While this might sound like the only operation that needed doing, if you’ve got steps 1-3 correct, this, if you have the right people involved, will be the easiest part. You’ll only be analyzing the relevant data, in a compatible format, collected from all of the correct sources. The results you have now arrived at are one of your business’s greatest assets.

#5 Make changes based on the results.

And this is why. Making data-driven decisions is a key part of every modern business. Your ‘gut’ decisions have probably got you this far, as a small business owner or entrepreneur. But, when your business has grown to the stage where you can no longer see every part of it, you have to start relying on the data.

The effect ‘Big Data’ has on all of us

You’ll see the effects of Big Data most obviously in retail and finance. As an example, we can look at the coupon that was printed with your receipt when you were at the supermarket checkout.

Through (predominantly) the use of loyalty cards, data about our weekly shopping habits are stored; not only what we buy but how often we buy it. So if we miss buying a product for a week or two, we can be presented with a money off coupon as a reminder the next time we swipe our card at the checkout.

Learning from Big Data (and what it learns from us)

Just for the basic example presented above, the techniques used included predictive modeling, descriptive modeling, pattern mining, and anomaly detection.

Or, for those of us who aren’t data scientists (more on them in a moment) – knowing what you were going to do, how you were going to do it, how often you usually do it, and identifying that this time you didn’t.

However, the art of extracting and interpreting, and learning from Big Data takes high levels of technical expertise and strategic thinking.

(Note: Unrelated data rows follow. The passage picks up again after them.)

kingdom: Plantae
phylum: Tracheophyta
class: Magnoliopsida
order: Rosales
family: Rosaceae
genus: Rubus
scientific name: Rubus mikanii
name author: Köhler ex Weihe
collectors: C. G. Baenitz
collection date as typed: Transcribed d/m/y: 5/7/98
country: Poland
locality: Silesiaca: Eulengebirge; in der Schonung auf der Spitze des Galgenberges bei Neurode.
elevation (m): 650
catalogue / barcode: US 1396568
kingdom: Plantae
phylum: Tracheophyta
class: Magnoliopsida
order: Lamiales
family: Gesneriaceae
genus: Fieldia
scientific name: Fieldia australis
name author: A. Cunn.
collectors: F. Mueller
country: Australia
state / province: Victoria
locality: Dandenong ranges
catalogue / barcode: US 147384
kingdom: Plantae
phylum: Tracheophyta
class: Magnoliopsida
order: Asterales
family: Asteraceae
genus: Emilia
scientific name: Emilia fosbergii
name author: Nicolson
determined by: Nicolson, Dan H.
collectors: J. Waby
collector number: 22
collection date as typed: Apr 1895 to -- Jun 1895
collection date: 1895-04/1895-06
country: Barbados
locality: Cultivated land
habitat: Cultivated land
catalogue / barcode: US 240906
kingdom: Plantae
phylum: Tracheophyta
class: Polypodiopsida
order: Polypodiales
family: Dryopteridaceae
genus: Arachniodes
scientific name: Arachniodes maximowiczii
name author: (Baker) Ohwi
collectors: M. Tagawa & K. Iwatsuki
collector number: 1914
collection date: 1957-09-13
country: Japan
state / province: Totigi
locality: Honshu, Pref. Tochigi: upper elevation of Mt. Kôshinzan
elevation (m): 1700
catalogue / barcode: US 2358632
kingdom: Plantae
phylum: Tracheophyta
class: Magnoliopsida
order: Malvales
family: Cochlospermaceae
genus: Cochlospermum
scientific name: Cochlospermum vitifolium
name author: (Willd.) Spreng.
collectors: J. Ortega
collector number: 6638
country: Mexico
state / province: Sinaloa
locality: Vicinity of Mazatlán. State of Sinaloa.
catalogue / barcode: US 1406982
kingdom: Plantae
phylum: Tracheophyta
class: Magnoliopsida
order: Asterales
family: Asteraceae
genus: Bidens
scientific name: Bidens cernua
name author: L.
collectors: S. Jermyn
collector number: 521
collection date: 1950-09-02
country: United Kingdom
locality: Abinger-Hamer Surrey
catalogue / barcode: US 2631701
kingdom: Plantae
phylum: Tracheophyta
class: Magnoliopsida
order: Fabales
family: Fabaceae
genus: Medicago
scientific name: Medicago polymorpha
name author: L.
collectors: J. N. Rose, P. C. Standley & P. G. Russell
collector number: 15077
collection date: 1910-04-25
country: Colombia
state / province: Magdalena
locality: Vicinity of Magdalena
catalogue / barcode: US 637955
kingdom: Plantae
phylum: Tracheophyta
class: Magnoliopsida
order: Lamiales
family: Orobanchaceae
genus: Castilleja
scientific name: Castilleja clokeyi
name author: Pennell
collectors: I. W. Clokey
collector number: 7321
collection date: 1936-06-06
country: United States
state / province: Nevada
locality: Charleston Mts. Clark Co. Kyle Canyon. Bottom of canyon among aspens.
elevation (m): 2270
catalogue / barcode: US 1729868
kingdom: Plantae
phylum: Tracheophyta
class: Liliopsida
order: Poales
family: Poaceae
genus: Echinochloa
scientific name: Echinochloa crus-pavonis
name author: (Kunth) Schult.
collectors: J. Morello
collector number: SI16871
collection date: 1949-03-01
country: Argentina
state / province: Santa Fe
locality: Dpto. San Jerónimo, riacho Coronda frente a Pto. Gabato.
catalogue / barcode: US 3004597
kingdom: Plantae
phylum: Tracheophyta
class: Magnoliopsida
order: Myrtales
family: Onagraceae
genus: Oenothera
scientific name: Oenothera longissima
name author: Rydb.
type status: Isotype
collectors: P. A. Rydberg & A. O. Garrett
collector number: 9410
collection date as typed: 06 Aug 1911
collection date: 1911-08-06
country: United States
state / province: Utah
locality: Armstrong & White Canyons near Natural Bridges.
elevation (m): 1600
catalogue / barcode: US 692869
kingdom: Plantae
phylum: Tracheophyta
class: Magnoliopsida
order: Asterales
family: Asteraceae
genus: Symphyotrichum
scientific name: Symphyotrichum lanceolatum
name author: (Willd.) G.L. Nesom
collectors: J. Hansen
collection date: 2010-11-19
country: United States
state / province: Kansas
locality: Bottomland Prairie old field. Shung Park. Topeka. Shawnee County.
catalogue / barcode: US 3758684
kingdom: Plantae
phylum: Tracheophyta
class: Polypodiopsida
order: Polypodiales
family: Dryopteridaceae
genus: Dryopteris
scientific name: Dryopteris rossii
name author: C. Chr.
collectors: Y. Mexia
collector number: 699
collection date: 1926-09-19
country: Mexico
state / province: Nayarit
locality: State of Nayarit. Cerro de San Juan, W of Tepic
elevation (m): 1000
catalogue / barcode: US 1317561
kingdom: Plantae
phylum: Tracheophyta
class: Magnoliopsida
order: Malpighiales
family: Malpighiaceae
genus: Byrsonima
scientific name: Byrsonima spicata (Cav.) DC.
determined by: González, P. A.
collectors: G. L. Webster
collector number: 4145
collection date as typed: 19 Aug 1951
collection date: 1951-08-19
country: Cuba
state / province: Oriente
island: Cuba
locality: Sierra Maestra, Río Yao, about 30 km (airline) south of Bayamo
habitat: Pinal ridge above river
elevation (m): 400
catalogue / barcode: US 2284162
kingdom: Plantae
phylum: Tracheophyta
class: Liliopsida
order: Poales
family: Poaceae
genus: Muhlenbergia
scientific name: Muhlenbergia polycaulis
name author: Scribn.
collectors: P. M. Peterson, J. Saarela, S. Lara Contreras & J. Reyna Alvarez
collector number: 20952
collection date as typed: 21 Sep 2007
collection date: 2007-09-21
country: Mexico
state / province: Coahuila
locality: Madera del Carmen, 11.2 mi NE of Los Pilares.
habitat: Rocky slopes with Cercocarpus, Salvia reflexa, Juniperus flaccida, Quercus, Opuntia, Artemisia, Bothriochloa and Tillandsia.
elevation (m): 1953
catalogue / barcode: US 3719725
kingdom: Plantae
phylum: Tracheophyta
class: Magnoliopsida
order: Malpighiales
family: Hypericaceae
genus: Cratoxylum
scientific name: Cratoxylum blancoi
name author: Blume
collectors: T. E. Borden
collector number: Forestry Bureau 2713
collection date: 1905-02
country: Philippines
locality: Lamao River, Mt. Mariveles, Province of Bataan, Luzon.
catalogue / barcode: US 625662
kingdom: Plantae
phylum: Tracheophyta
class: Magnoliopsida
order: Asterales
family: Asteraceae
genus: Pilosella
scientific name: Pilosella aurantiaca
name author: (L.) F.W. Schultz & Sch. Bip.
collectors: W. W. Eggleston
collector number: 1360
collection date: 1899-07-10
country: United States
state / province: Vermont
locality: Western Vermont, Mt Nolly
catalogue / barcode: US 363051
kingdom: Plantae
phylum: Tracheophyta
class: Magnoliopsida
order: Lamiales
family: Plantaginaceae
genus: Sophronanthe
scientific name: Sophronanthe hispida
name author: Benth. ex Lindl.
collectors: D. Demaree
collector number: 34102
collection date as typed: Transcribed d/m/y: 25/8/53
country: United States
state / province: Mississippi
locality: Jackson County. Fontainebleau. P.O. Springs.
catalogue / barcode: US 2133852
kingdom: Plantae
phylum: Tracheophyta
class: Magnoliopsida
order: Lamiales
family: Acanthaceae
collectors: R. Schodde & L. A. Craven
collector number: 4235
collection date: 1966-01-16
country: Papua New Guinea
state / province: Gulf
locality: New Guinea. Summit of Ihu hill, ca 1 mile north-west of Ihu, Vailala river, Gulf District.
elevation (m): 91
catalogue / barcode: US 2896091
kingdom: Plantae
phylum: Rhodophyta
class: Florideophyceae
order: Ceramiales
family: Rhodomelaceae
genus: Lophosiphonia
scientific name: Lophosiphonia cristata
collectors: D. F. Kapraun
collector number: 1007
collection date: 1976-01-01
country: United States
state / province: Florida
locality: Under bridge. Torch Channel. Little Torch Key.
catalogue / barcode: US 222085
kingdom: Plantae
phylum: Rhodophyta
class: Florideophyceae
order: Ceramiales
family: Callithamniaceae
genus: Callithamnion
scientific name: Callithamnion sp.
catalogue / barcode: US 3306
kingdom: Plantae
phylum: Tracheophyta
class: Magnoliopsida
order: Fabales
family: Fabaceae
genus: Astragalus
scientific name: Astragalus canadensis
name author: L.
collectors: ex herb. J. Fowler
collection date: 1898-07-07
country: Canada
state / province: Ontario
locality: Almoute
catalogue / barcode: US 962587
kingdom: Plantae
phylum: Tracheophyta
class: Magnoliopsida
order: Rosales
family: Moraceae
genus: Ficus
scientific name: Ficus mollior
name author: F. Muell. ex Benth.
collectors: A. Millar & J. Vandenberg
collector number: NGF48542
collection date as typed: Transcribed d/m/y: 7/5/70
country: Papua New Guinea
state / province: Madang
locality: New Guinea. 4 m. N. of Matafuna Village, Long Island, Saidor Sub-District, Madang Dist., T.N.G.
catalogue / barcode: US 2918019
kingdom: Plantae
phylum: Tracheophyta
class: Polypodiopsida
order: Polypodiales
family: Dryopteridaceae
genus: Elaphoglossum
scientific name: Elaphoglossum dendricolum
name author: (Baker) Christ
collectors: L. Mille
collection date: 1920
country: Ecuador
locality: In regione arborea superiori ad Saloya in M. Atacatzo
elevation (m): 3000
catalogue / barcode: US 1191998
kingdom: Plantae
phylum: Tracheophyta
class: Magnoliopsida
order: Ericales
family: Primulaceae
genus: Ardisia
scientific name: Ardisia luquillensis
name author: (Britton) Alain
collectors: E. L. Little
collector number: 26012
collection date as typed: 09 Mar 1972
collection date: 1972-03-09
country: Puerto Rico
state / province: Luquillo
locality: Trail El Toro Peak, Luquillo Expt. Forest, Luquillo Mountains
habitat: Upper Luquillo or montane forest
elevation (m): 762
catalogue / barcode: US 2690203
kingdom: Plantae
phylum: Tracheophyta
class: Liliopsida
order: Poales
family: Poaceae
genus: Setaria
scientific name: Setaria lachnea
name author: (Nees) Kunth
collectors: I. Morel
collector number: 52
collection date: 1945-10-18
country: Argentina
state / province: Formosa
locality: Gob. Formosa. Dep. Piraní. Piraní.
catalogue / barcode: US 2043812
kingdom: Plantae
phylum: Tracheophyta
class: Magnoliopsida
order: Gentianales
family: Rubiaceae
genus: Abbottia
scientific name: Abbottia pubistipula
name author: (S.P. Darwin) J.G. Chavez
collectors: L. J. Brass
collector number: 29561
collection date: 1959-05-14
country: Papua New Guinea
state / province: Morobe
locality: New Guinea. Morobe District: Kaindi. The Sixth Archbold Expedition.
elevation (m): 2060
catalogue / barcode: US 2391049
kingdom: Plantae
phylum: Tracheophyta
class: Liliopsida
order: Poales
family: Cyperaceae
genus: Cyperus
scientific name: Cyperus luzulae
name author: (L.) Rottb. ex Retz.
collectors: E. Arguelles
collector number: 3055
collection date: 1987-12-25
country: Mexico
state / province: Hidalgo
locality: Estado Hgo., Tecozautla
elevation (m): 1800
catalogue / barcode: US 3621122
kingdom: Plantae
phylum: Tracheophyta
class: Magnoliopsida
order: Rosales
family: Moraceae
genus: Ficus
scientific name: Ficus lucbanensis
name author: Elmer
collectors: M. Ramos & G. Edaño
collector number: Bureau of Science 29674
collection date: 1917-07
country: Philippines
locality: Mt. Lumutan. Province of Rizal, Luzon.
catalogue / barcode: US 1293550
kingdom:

While some of these traits are true of the business owner or entrepreneur, those exact disciplines are best left to a data scientist.

What is a Data Scientist and why would you hire one?

A data scientist is a qualified specialist (usually to master’s level) in applied statistics, but will also have an excellent knowledge of computer science and business. So, not only will they be experts in data, they will have the skills to communicate their findings, and the business knowledge to know the relevance of what they have discovered.

They also have an intellectual curiosity, a desire to learn, that makes them particularly good people to have as part of your business – even if only for specific projects. To see exactly what a data scientist would learn as part of their master’s program click here.

The true value of Big Data to you

Ok, so we’ve explored what big data is, we’ve seen how it works, who to hire to get it done for us, and even how it’s used to give you a coupon for a can of beans. But, as a small business owner or entrepreneur, where is the value of all of this? Basically, what’s in it for you?

Well, from what you’ve seen already – you’d have to agree that, when used correctly, it could reduce your costs, increase sales, help you find the right price for your goods, and help with your decision making.

Getting Big Data to work for you

By performing the same analysis that got you your coupon at the checkout, you could discover your customers buying habits so that you offer them the right thing at the right time – to put things in front of them when they are ready to buy, rather than when you want to sell.

The mantra for most businesses is test, test, and test again when it comes to pricing, but analyzing data of customer’s habits may narrow the band that testing takes place within, and arrive at the optimum price much faster than the traditional trial and error method.

By analyzing customer habits (or more importantly, those of the ones that didn’t buy), you can tailor your product range to include something they certainly would have bought if given the opportunity.

All of this adds up to you being able to make better decisions more quickly. The fewer hours or even days that are taken up with guesswork and trying things out, the more time you have to get on with expanding your business.